PAGE EXCERPT:
------------------------------------------------------------------------
I don’t know Bettman, maybe as a commissioner of the league, do a little investigating of your own rather than blinding trusting the team being accused for hiding sexual assault allegations for over a decade? Just a thought.
(3) NHL and Gender Equality
Did you know that the National Women’s Hockey League is in the middle of trademark and copyright processes to change their name to the Premiere Hockey Federation (PHF)? (5). If not, do not feel too bad, especially if your chosen source of hockey news is the NHL Instagram account. On September 7th, 2021, the organization formally known as the National Women’s Hockey League took a stand for gender equality in sports and removed the word ‘women’ from their name to squash the appearance of being just the women’s version of the NHL, a subgroup to real hockey. I went all the way back on the NHL’s Instagram to early September, 2021, and did not find a single post regarding this huge trademark decision by their hockey counterpart. The lack of support shown by the NHL to women in hockey is egregious and disappointing.
------------------------------------------------------------------------
EXERCISE DIRECTIONS:
Pick up the excerpt about the NHL and gender equality after its last sentence and keep writing it in the same voice. The entries come from a separate source, not from the excerpt above.

Records from a collection:
------------------------------------------------------------------------
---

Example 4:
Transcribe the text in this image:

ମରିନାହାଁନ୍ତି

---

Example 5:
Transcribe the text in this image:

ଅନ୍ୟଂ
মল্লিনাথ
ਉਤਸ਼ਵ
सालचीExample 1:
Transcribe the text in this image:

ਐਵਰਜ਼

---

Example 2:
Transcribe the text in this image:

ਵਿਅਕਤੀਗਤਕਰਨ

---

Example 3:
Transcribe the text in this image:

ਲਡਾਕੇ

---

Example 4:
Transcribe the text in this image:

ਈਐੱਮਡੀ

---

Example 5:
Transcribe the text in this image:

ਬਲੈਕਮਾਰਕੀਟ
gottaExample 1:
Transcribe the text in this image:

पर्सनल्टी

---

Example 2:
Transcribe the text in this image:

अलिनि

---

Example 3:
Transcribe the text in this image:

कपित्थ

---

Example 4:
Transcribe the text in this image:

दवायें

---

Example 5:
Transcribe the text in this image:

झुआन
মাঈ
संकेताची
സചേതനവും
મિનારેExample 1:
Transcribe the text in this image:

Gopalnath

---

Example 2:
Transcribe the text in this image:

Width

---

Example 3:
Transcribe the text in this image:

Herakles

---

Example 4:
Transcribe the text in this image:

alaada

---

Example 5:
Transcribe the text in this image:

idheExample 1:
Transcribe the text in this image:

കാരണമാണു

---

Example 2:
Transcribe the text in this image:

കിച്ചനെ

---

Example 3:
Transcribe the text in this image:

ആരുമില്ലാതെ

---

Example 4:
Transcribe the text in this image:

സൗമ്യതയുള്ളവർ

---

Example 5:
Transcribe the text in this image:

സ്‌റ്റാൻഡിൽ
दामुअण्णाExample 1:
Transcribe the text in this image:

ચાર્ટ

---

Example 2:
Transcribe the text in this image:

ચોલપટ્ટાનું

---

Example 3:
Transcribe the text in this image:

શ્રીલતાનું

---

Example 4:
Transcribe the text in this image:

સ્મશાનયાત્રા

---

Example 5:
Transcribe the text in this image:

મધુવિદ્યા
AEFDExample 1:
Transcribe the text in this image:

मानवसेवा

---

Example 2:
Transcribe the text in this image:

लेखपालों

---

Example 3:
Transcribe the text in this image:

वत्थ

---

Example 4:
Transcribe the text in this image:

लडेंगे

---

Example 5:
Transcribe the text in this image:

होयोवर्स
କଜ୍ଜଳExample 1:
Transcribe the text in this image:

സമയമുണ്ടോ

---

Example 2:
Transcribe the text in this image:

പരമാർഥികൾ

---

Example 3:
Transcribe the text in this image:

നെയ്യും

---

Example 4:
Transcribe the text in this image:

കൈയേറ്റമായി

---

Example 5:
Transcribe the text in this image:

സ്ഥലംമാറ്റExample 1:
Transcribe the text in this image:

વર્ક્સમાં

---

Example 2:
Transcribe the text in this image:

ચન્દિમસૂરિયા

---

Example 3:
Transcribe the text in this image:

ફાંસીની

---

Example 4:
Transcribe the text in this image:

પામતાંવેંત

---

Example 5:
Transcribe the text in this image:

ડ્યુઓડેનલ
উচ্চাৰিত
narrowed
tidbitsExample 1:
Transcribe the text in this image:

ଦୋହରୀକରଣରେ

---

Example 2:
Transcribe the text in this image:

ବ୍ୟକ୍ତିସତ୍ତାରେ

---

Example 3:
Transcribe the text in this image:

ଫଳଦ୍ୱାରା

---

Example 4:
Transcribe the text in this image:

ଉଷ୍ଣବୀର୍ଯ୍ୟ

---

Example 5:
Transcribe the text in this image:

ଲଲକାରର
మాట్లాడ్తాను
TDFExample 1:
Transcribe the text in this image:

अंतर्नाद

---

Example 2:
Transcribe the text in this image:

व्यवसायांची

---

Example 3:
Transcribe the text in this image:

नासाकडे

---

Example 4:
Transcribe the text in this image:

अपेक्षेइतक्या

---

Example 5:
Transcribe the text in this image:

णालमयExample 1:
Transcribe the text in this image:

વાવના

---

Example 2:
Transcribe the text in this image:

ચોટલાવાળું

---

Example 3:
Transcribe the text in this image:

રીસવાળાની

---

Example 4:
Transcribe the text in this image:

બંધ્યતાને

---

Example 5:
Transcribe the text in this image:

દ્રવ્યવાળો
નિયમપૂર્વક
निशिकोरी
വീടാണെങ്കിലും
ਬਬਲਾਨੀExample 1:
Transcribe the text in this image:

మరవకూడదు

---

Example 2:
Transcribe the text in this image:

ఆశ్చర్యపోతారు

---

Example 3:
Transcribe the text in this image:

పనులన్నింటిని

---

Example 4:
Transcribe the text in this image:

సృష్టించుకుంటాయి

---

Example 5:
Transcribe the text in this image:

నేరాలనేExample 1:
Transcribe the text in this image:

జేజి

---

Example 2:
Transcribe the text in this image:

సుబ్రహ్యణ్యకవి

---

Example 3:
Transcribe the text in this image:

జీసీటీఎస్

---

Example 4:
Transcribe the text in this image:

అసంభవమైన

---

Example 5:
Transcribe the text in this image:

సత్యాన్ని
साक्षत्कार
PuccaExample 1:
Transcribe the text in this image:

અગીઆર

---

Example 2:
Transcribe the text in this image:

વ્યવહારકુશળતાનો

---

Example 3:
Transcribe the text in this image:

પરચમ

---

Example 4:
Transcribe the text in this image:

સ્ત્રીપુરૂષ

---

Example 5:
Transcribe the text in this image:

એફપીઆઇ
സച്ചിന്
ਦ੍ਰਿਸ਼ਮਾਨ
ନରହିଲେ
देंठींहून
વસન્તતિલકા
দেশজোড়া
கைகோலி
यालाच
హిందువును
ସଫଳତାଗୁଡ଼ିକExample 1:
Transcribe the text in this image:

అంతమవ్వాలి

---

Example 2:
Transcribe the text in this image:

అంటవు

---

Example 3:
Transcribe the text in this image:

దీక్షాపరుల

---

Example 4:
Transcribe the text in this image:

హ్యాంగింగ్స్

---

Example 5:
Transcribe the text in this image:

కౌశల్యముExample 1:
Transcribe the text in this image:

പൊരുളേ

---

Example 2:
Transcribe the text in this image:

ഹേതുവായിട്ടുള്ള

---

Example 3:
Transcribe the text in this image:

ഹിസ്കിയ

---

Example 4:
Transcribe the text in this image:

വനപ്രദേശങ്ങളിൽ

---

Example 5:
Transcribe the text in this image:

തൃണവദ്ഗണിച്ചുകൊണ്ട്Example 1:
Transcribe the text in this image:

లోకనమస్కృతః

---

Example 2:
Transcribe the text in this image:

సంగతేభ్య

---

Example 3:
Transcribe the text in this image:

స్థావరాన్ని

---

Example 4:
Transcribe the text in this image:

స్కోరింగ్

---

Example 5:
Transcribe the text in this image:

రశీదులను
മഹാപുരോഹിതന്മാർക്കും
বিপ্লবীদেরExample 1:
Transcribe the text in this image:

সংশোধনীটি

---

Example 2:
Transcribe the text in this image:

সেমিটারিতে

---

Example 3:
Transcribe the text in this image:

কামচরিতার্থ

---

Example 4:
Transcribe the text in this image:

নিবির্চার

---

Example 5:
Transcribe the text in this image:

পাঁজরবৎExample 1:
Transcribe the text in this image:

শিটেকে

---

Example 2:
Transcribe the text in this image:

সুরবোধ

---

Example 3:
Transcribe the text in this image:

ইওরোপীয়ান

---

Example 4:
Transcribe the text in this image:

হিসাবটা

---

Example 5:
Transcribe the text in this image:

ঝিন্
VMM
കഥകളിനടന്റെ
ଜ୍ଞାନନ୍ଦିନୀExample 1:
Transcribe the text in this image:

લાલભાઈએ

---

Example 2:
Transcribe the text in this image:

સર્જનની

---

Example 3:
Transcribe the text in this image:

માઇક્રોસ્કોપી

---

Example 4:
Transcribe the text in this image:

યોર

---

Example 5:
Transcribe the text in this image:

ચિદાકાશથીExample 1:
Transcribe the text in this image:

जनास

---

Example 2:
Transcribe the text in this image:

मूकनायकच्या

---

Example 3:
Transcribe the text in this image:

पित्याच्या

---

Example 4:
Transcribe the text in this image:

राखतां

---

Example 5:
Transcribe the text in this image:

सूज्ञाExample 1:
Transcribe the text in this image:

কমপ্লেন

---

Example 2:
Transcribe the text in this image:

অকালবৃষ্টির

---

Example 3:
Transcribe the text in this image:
------------------------------------------------------------------------
YOUR RESPONSE:
Their complete disregard of women in the game does not end there. It is felt not only on the ice through their silence regarding PHF, but in their own staffing at the NHL. For this, I will let the numbers speak for themselves. See below for the 2019 staffing gender data for the NHL.
Image via the Athletic
On average, there are 46.6 people working in each team’s hockey operations, two of those are women, making the average hockey operations department 96 percent male (6). Are we sure this reflects an organization that follows equal opportunity hiring laws? This is not some town run coed softball league where you need at least two girls on the field at any time to play. This is a multimillion-dollar organization repeatedly and substantially staffing men more than women.
Although I am giving a major metaphorical thumbs down to the NHL with this piece, I have hope and I am still a huge fan of the sport. I am a fan of all it can do for a city, for a young person searching for a meaningful and challenging activity, and for a person like myself who finally found a sport the entire family will actually sit and watch together, start to finish. The NHL is lucky enough to be the organization representing one of the toughest and most entertaining sports in the world. Going forward into 2022, the NHL must improve and grow drastically – clean it the puck up NHL.